- Brief -
Copy the records below exactly as they stand. Leave out the pictures.

- Input records -

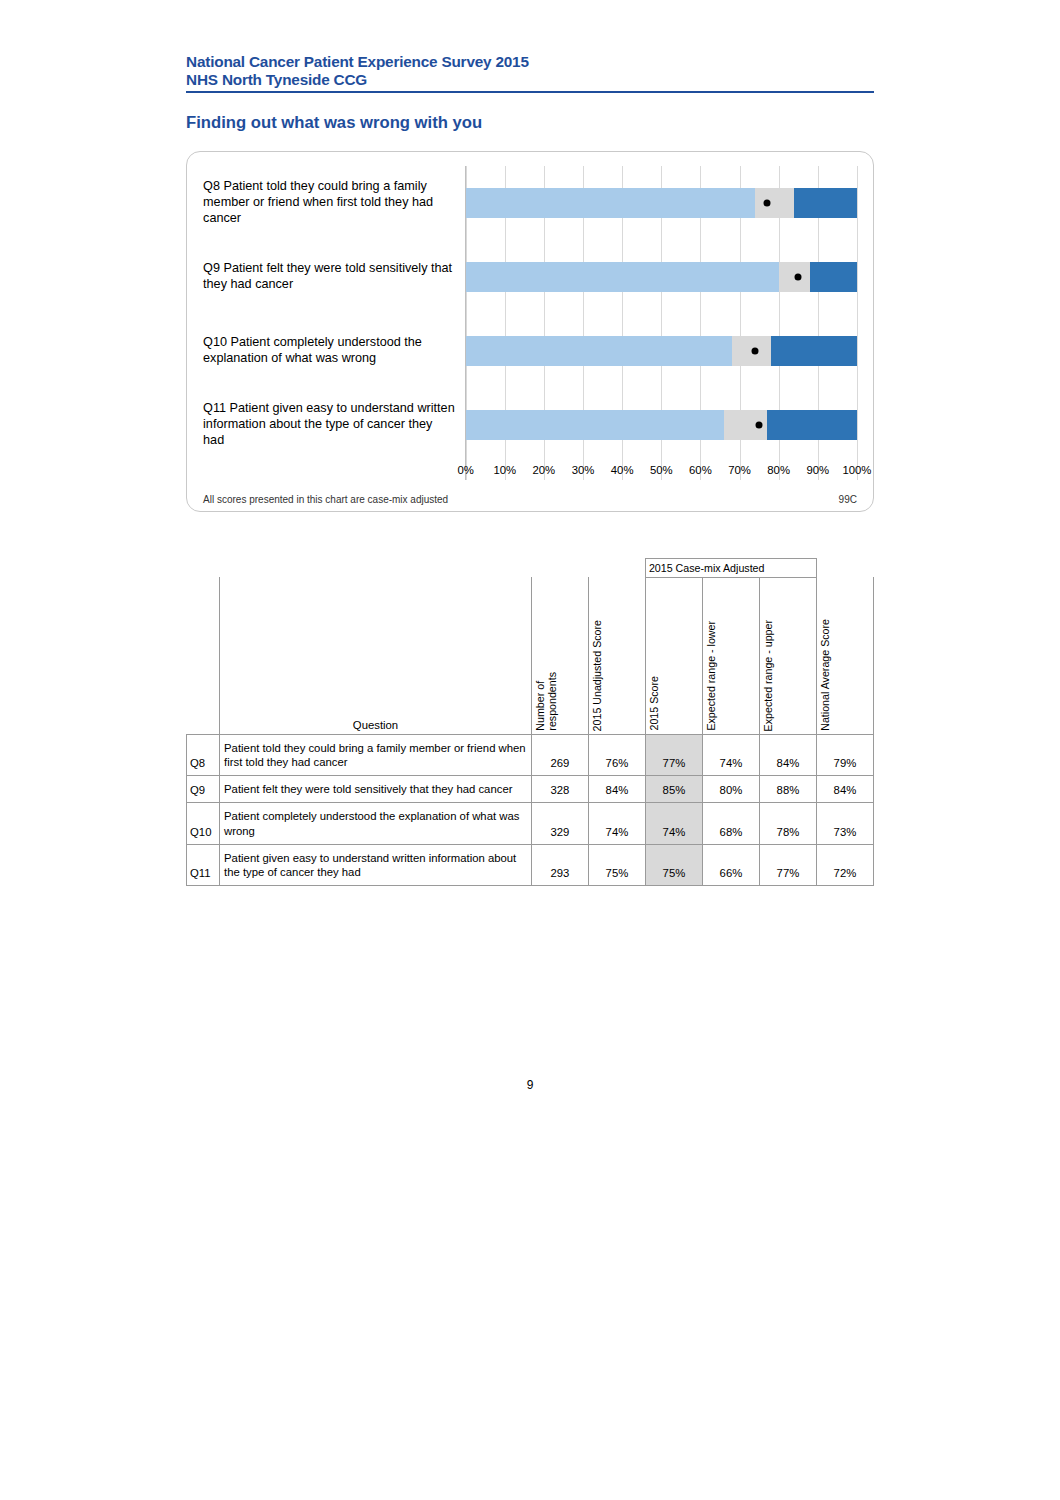National Cancer Patient Experience Survey 2015
NHS North Tyneside CCG
Finding out what was wrong with you
Q8 Patient told they could bring a family member or friend when first told they had cancer
Q9 Patient felt they were told sensitively that they had cancer
Q10 Patient completely understood the explanation of what was wrong
Q11 Patient given easy to understand written information about the type of cancer they had
0% 10% 20% 30% 40% 50% 60% 70% 80% 90% 100%
All scores presented in this chart are case-mix adjusted
99C
| | | | | 2015 Case-mix Adjusted | |
| --- | --- | --- | --- | --- | --- |
| | Question | Number of respondents | 2015 Unadjusted Score | 2015 Score | Expected range - lower | Expected range - upper | National Average Score |
| Q8 | Patient told they could bring a family member or friend when first told they had cancer | 269 | 76% | 77% | 74% | 84% | 79% |
| Q9 | Patient felt they were told sensitively that they had cancer | 328 | 84% | 85% | 80% | 88% | 84% |
| Q10 | Patient completely understood the explanation of what was wrong | 329 | 74% | 74% | 68% | 78% | 73% |
| Q11 | Patient given easy to understand written information about the type of cancer they had | 293 | 75% | 75% | 66% | 77% | 72% |
9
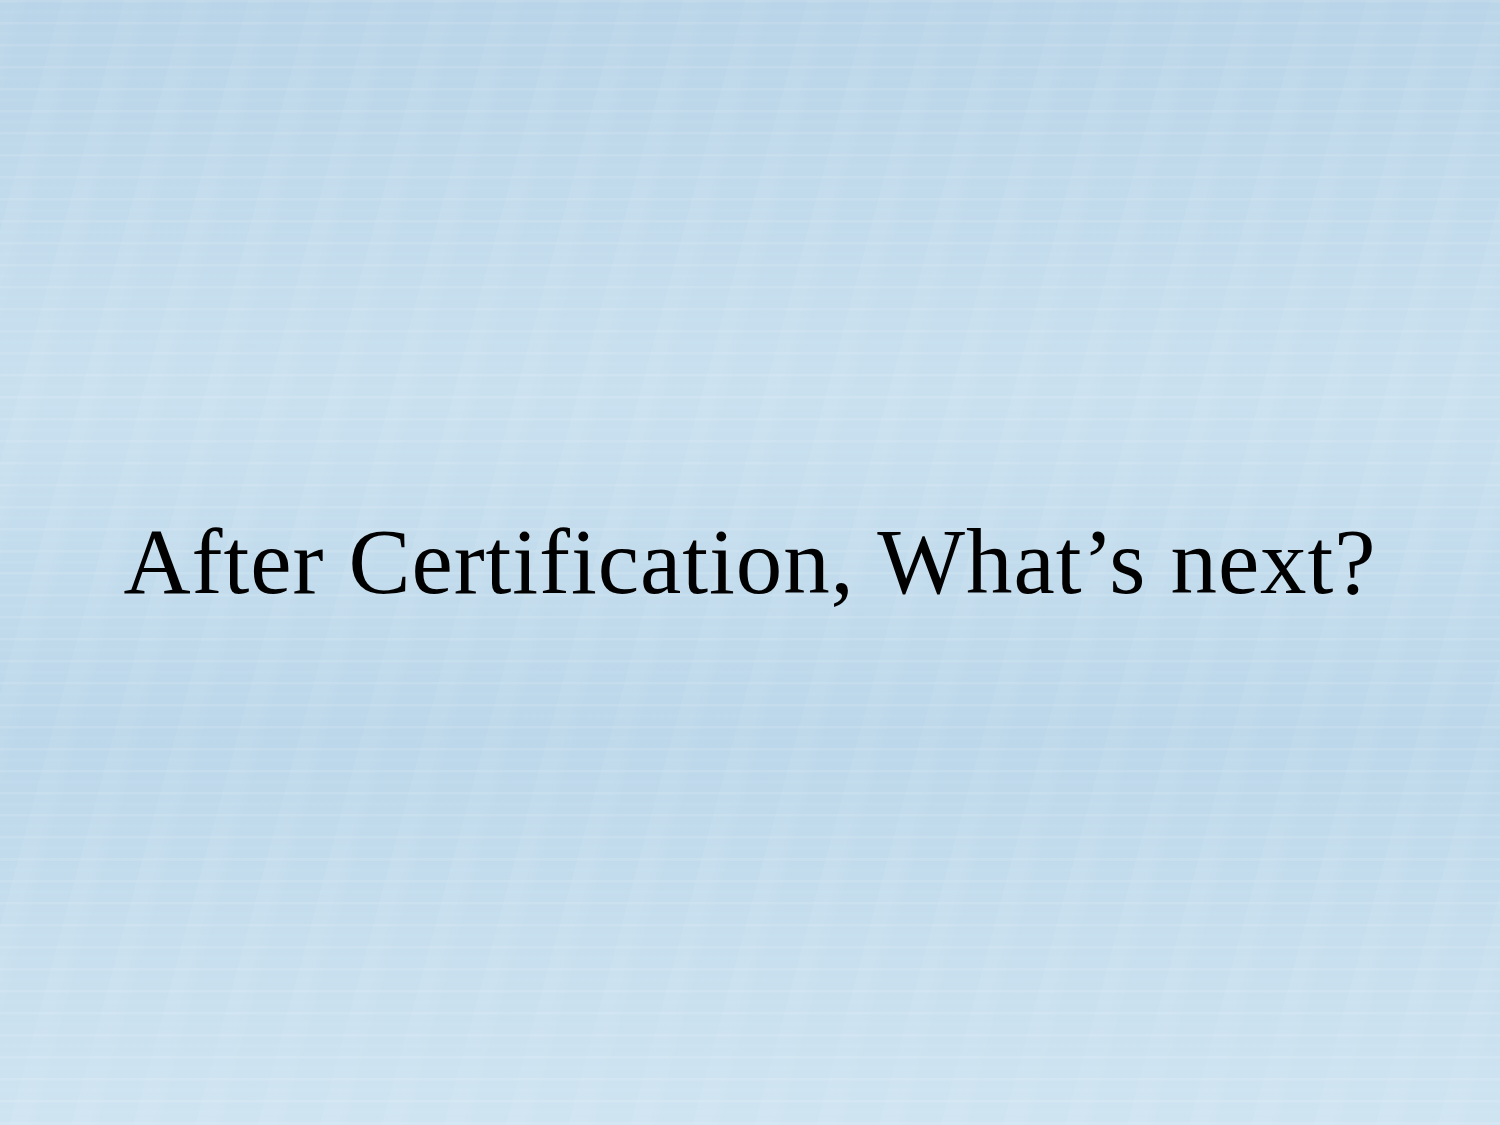After Certification, What’s next?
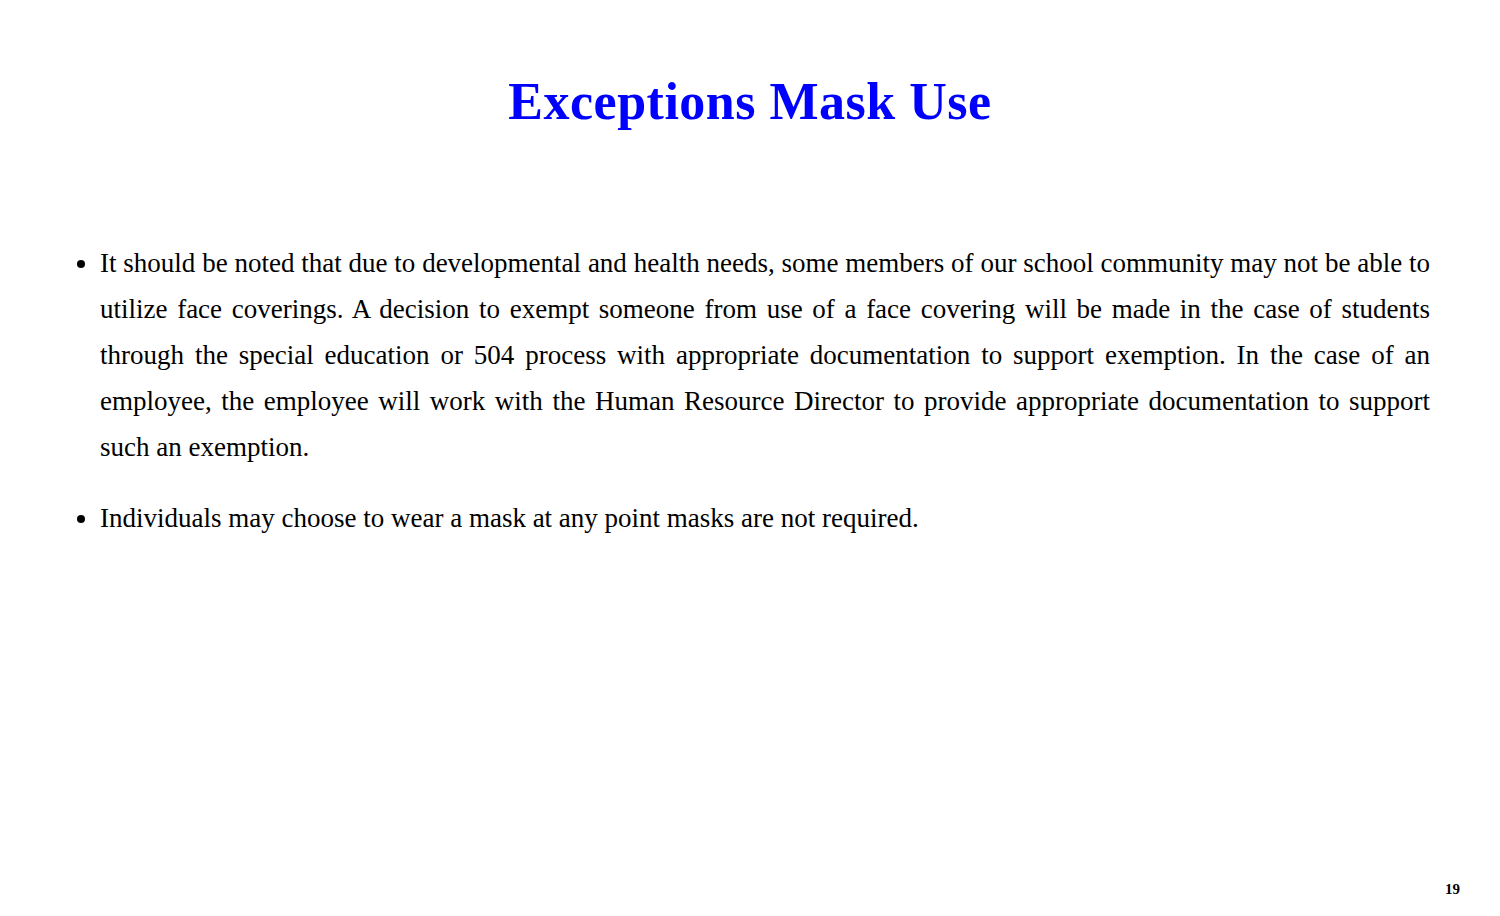Exceptions Mask Use
It should be noted that due to developmental and health needs, some members of our school community may not be able to utilize face coverings. A decision to exempt someone from use of a face covering will be made in the case of students through the special education or 504 process with appropriate documentation to support exemption. In the case of an employee, the employee will work with the Human Resource Director to provide appropriate documentation to support such an exemption.
Individuals may choose to wear a mask at any point masks are not required.
19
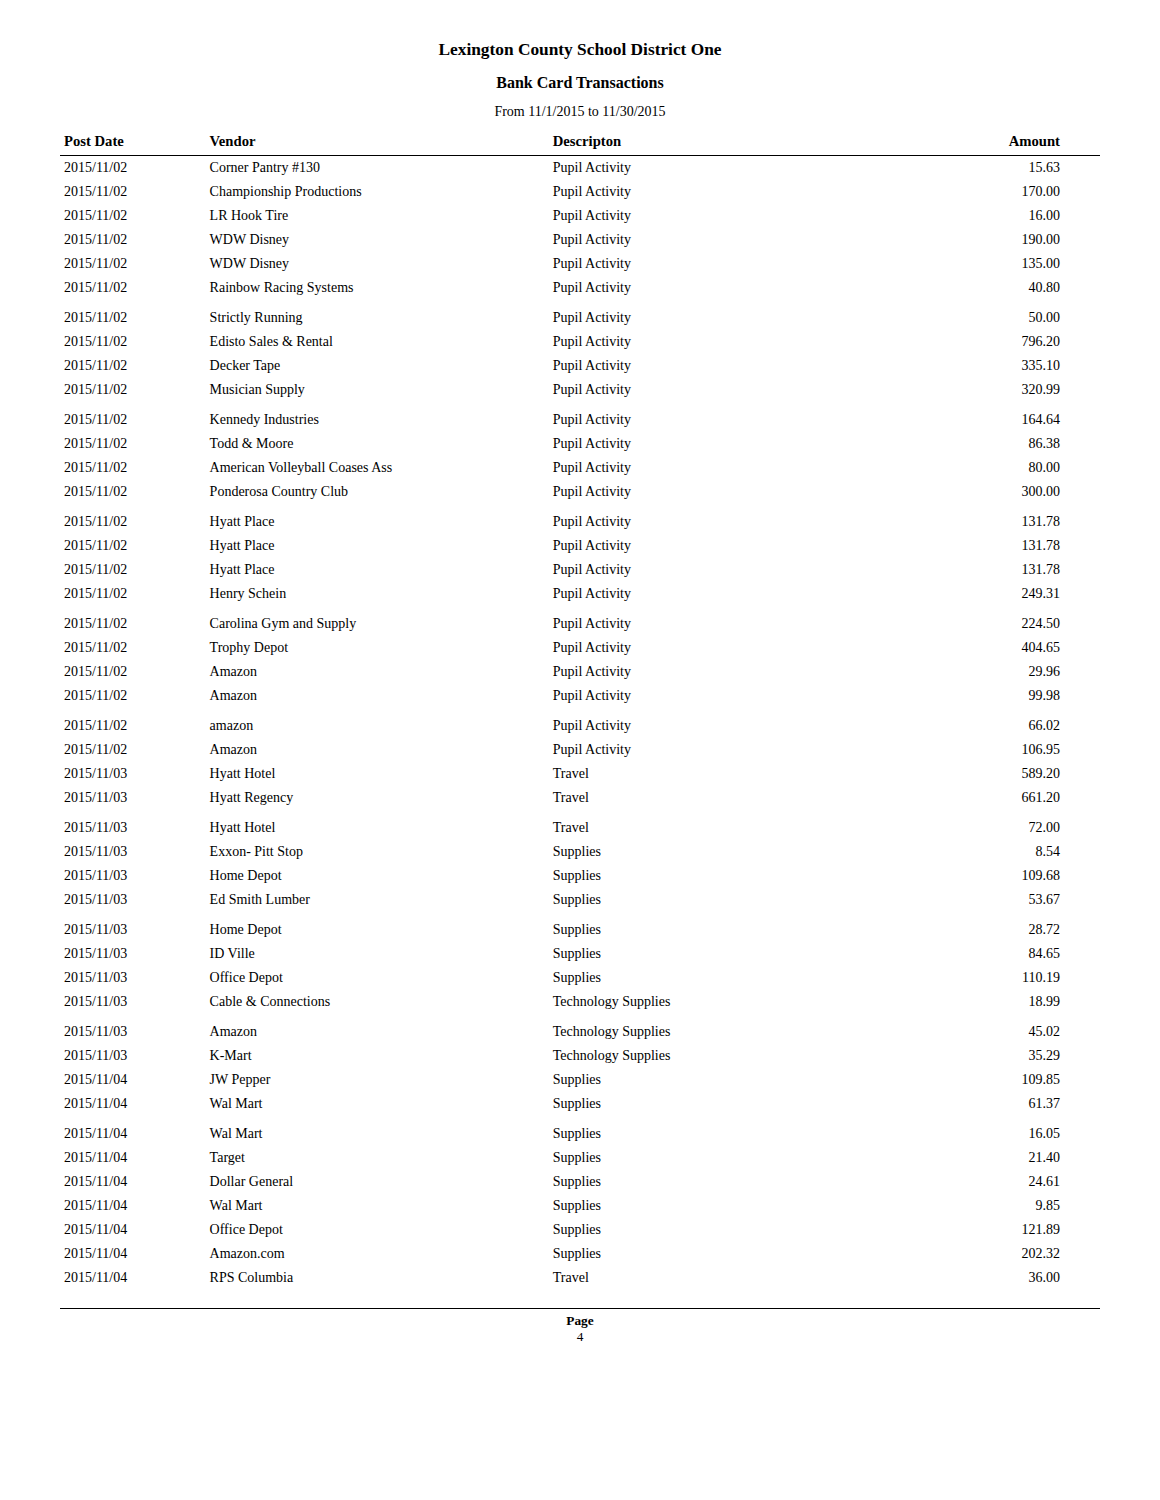Lexington County School District One
Bank Card Transactions
From 11/1/2015 to 11/30/2015
| Post Date | Vendor | Descripton | Amount |
| --- | --- | --- | --- |
| 2015/11/02 | Corner Pantry #130 | Pupil Activity | 15.63 |
| 2015/11/02 | Championship Productions | Pupil Activity | 170.00 |
| 2015/11/02 | LR Hook Tire | Pupil Activity | 16.00 |
| 2015/11/02 | WDW Disney | Pupil Activity | 190.00 |
| 2015/11/02 | WDW Disney | Pupil Activity | 135.00 |
| 2015/11/02 | Rainbow Racing Systems | Pupil Activity | 40.80 |
| 2015/11/02 | Strictly Running | Pupil Activity | 50.00 |
| 2015/11/02 | Edisto Sales & Rental | Pupil Activity | 796.20 |
| 2015/11/02 | Decker Tape | Pupil Activity | 335.10 |
| 2015/11/02 | Musician Supply | Pupil Activity | 320.99 |
| 2015/11/02 | Kennedy Industries | Pupil Activity | 164.64 |
| 2015/11/02 | Todd & Moore | Pupil Activity | 86.38 |
| 2015/11/02 | American Volleyball Coases Ass | Pupil Activity | 80.00 |
| 2015/11/02 | Ponderosa Country Club | Pupil Activity | 300.00 |
| 2015/11/02 | Hyatt Place | Pupil Activity | 131.78 |
| 2015/11/02 | Hyatt Place | Pupil Activity | 131.78 |
| 2015/11/02 | Hyatt Place | Pupil Activity | 131.78 |
| 2015/11/02 | Henry Schein | Pupil Activity | 249.31 |
| 2015/11/02 | Carolina Gym and Supply | Pupil Activity | 224.50 |
| 2015/11/02 | Trophy Depot | Pupil Activity | 404.65 |
| 2015/11/02 | Amazon | Pupil Activity | 29.96 |
| 2015/11/02 | Amazon | Pupil Activity | 99.98 |
| 2015/11/02 | amazon | Pupil Activity | 66.02 |
| 2015/11/02 | Amazon | Pupil Activity | 106.95 |
| 2015/11/03 | Hyatt Hotel | Travel | 589.20 |
| 2015/11/03 | Hyatt Regency | Travel | 661.20 |
| 2015/11/03 | Hyatt Hotel | Travel | 72.00 |
| 2015/11/03 | Exxon- Pitt Stop | Supplies | 8.54 |
| 2015/11/03 | Home Depot | Supplies | 109.68 |
| 2015/11/03 | Ed Smith Lumber | Supplies | 53.67 |
| 2015/11/03 | Home Depot | Supplies | 28.72 |
| 2015/11/03 | ID Ville | Supplies | 84.65 |
| 2015/11/03 | Office Depot | Supplies | 110.19 |
| 2015/11/03 | Cable & Connections | Technology Supplies | 18.99 |
| 2015/11/03 | Amazon | Technology Supplies | 45.02 |
| 2015/11/03 | K-Mart | Technology Supplies | 35.29 |
| 2015/11/04 | JW Pepper | Supplies | 109.85 |
| 2015/11/04 | Wal Mart | Supplies | 61.37 |
| 2015/11/04 | Wal Mart | Supplies | 16.05 |
| 2015/11/04 | Target | Supplies | 21.40 |
| 2015/11/04 | Dollar General | Supplies | 24.61 |
| 2015/11/04 | Wal Mart | Supplies | 9.85 |
| 2015/11/04 | Office Depot | Supplies | 121.89 |
| 2015/11/04 | Amazon.com | Supplies | 202.32 |
| 2015/11/04 | RPS Columbia | Travel | 36.00 |
Page
4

- Reply -
National Cancer Patient Experience Survey 2015
NHS North Tyneside CCG
Finding out what was wrong with you
Q8 Patient told they could bring a family member or friend when first told they had cancer
Q9 Patient felt they were told sensitively that they had cancer
Q10 Patient completely understood the explanation of what was wrong
Q11 Patient given easy to understand written information about the type of cancer they had
0% 10% 20% 30% 40% 50% 60% 70% 80% 90% 100%
All scores presented in this chart are case-mix adjusted
99C
| | | | | 2015 Case-mix Adjusted | |
| --- | --- | --- | --- | --- | --- |
| | Question | Number of respondents | 2015 Unadjusted Score | 2015 Score | Expected range - lower | Expected range - upper | National Average Score |
| Q8 | Patient told they could bring a family member or friend when first told they had cancer | 269 | 76% | 77% | 74% | 84% | 79% |
| Q9 | Patient felt they were told sensitively that they had cancer | 328 | 84% | 85% | 80% | 88% | 84% |
| Q10 | Patient completely understood the explanation of what was wrong | 329 | 74% | 74% | 68% | 78% | 73% |
| Q11 | Patient given easy to understand written information about the type of cancer they had | 293 | 75% | 75% | 66% | 77% | 72% |
9
After Certification, What’s next?
Exceptions Mask Use
It should be noted that due to developmental and health needs, some members of our school community may not be able to utilize face coverings. A decision to exempt someone from use of a face covering will be made in the case of students through the special education or 504 process with appropriate documentation to support exemption. In the case of an employee, the employee will work with the Human Resource Director to provide appropriate documentation to support such an exemption.
Individuals may choose to wear a mask at any point masks are not required.
19
Lexington County School District One
Bank Card Transactions
From 11/1/2015 to 11/30/2015
| Post Date | Vendor | Descripton | Amount |
| --- | --- | --- | --- |
| 2015/11/02 | Corner Pantry #130 | Pupil Activity | 15.63 |
| 2015/11/02 | Championship Productions | Pupil Activity | 170.00 |
| 2015/11/02 | LR Hook Tire | Pupil Activity | 16.00 |
| 2015/11/02 | WDW Disney | Pupil Activity | 190.00 |
| 2015/11/02 | WDW Disney | Pupil Activity | 135.00 |
| 2015/11/02 | Rainbow Racing Systems | Pupil Activity | 40.80 |
| 2015/11/02 | Strictly Running | Pupil Activity | 50.00 |
| 2015/11/02 | Edisto Sales & Rental | Pupil Activity | 796.20 |
| 2015/11/02 | Decker Tape | Pupil Activity | 335.10 |
| 2015/11/02 | Musician Supply | Pupil Activity | 320.99 |
| 2015/11/02 | Kennedy Industries | Pupil Activity | 164.64 |
| 2015/11/02 | Todd & Moore | Pupil Activity | 86.38 |
| 2015/11/02 | American Volleyball Coases Ass | Pupil Activity | 80.00 |
| 2015/11/02 | Ponderosa Country Club | Pupil Activity | 300.00 |
| 2015/11/02 | Hyatt Place | Pupil Activity | 131.78 |
| 2015/11/02 | Hyatt Place | Pupil Activity | 131.78 |
| 2015/11/02 | Hyatt Place | Pupil Activity | 131.78 |
| 2015/11/02 | Henry Schein | Pupil Activity | 249.31 |
| 2015/11/02 | Carolina Gym and Supply | Pupil Activity | 224.50 |
| 2015/11/02 | Trophy Depot | Pupil Activity | 404.65 |
| 2015/11/02 | Amazon | Pupil Activity | 29.96 |
| 2015/11/02 | Amazon | Pupil Activity | 99.98 |
| 2015/11/02 | amazon | Pupil Activity | 66.02 |
| 2015/11/02 | Amazon | Pupil Activity | 106.95 |
| 2015/11/03 | Hyatt Hotel | Travel | 589.20 |
| 2015/11/03 | Hyatt Regency | Travel | 661.20 |
| 2015/11/03 | Hyatt Hotel | Travel | 72.00 |
| 2015/11/03 | Exxon- Pitt Stop | Supplies | 8.54 |
| 2015/11/03 | Home Depot | Supplies | 109.68 |
| 2015/11/03 | Ed Smith Lumber | Supplies | 53.67 |
| 2015/11/03 | Home Depot | Supplies | 28.72 |
| 2015/11/03 | ID Ville | Supplies | 84.65 |
| 2015/11/03 | Office Depot | Supplies | 110.19 |
| 2015/11/03 | Cable & Connections | Technology Supplies | 18.99 |
| 2015/11/03 | Amazon | Technology Supplies | 45.02 |
| 2015/11/03 | K-Mart | Technology Supplies | 35.29 |
| 2015/11/04 | JW Pepper | Supplies | 109.85 |
| 2015/11/04 | Wal Mart | Supplies | 61.37 |
| 2015/11/04 | Wal Mart | Supplies | 16.05 |
| 2015/11/04 | Target | Supplies | 21.40 |
| 2015/11/04 | Dollar General | Supplies | 24.61 |
| 2015/11/04 | Wal Mart | Supplies | 9.85 |
| 2015/11/04 | Office Depot | Supplies | 121.89 |
| 2015/11/04 | Amazon.com | Supplies | 202.32 |
| 2015/11/04 | RPS Columbia | Travel | 36.00 |
Page
4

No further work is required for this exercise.